Wheels of Hope is dedicated to keeping wheelchairs, medical supplies and other DME out of landfills. Every item we receive is either refurbished, dismantled and sorted for recyclable parts, or we find other ministries that can use medical supplies. Lastly, if no use can be found or made, donations are cleaned and recycled.

This year, we received a surprise financial gift from the Kimble Foundation. Our Board of Directors elected to allocate the funds for a long-overdue clean-out of our warehouse of long-accumulated damaged donations that we cannot recondition to distribute overseas (No Junk for Jesus!) We allocated funds to set up a second day for Director of Operations, Patrick Rimke, to assess, sort, clean and move out these materials to recycling facilities. We also allocated funds to buy any needed parts to make some of the broken things whole again to ship overseas to help those who need it most.

────────────────────────────────────────

* WHAT YOU HAVE TO DO *
Reproduce the entire text about Wheels of Hope word for word. The records that follow are separate material, apart from the text about Wheels of Hope.

Data extracted from a collection
────────────────────────────────────────

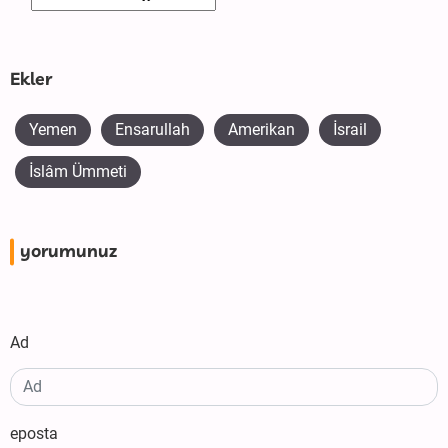
Ekler
Yemen
Ensarullah
Amerikan
İsrail
İslâm Ümmeti
yorumunuz
Ad
eposta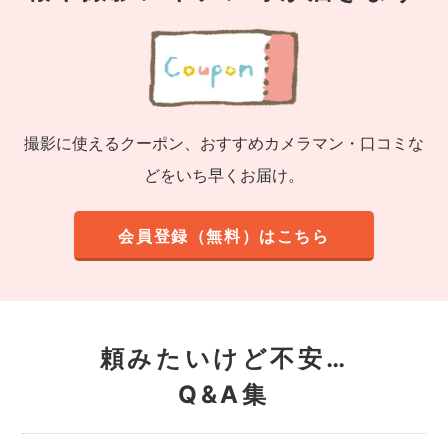
撮影に使えるクーポン、おすすめカメラマン・口コミな
どをいち早くお届け。
会員登録（無料）はこちら
頼みたいけど不安…
Q&A集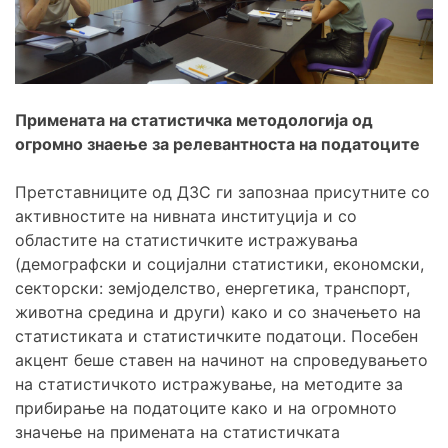
Примената на статистичка методологија од
огромно знаење за релевантноста на податоците
Претставниците од ДЗС ги запознаа присутните со
активностите на нивната институција и со
областите на статистичките истражувања
(демографски и социјални статистики, економски,
секторски: земјоделство, енергетика, транспорт,
животна средина и други) како и со значењето на
статистиката и статистичките податоци. Посебен
акцент беше ставен на начинот на спроведувањето
на статистичкото истражување, на методите за
прибирање на податоците како и на огромното
значење на примената на статистичката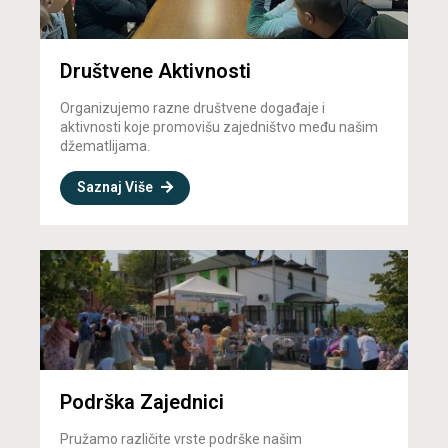
Društvene Aktivnosti
Organizujemo razne društvene događaje i
aktivnosti koje promovišu zajedništvo među našim
džematlijama.
Saznaj Više
Podrška Zajednici
Pružamo različite vrste podrške našim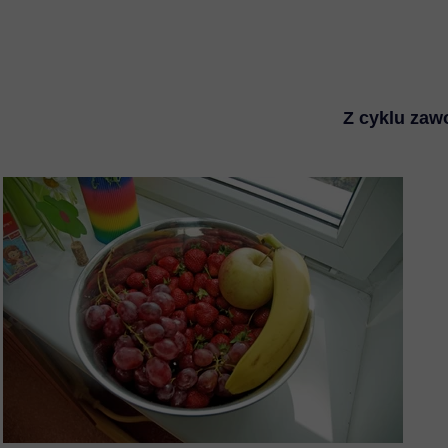
Z cyklu zaw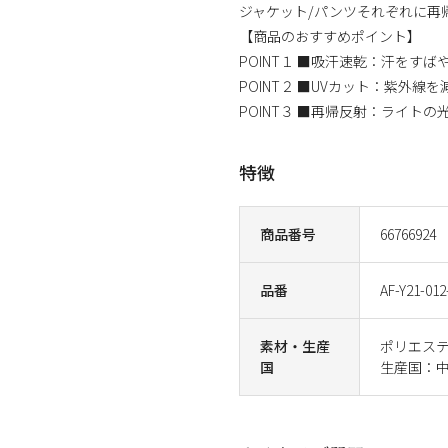
ジャケット/パンツそれぞれに再
【商品のおすすめポイント】
POINT１ ■吸汗速乾：汗をす
POINT２ ■UVカット：紫外
POINT３ ■再帰反射：ライト
特徴
商品番号
66766924
品番
AF-Y21-012
素材・生産
ポリエステ
国
生産国：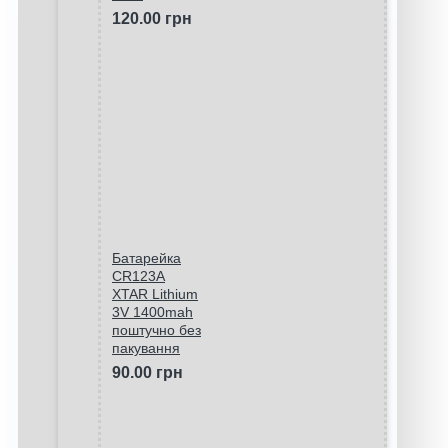
120.00 грн
Батарейка
CR123A
XTAR Lithium
3V 1400mah
поштучно без
пакування
90.00 грн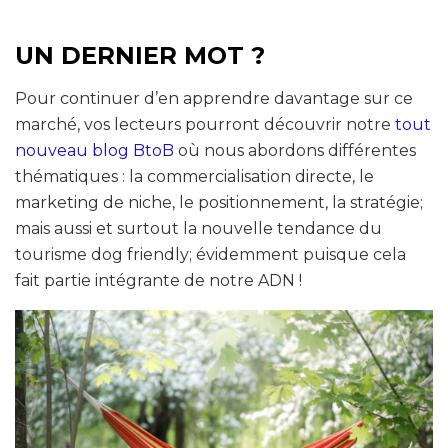
UN DERNIER MOT ?
Pour continuer d’en apprendre davantage sur ce
marché, vos lecteurs pourront découvrir notre
tout
nouveau blog BtoB
où nous abordons différentes
thématiques : la commercialisation directe, le
marketing de niche, le positionnement, la stratégie;
mais aussi et surtout la nouvelle tendance du
tourisme dog friendly; évidemment puisque cela
fait partie intégrante de notre ADN !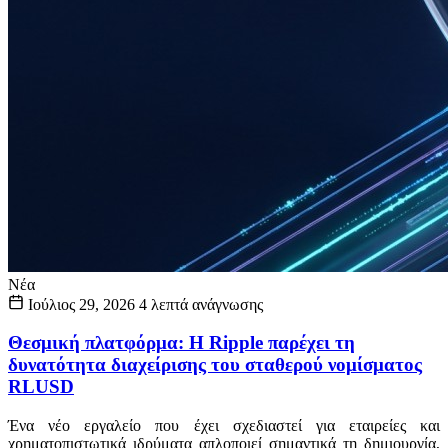
Νέα
Ιούλιος 29, 2026
4 λεπτά ανάγνωσης
Θεσμική πλατφόρμα: Η Ripple παρέχει τη
δυνατότητα διαχείρισης του σταθερού νομίσματος
RLUSD
Ένα νέο εργαλείο που έχει σχεδιαστεί για εταιρείες και
χρηματοπιστωτικά ιδρύματα απλοποιεί σημαντικά τη δημιουργία,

────────────────────────────────────────

* ANSWER SPACE *
Wheels of Hope is dedicated to keeping wheelchairs, medical supplies and other DME out of landfills. Every item we receive is either refurbished, dismantled and sorted for recyclable parts, or we find other ministries that can use medical supplies. Lastly, if no use can be found or made, donations are cleaned and recycled.

This year, we received a surprise financial gift from the Kimble Foundation. Our Board of Directors elected to allocate the funds for a long-overdue clean-out of our warehouse of long-accumulated damaged donations that we cannot recondition to distribute overseas (No Junk for Jesus!) We allocated funds to set up a second day for Director of Operations, Patrick Rimke, to assess, sort, clean and move out these materials to recycling facilities. We also allocated funds to buy any needed parts to make some of the broken things whole again to ship overseas to help those who need it most.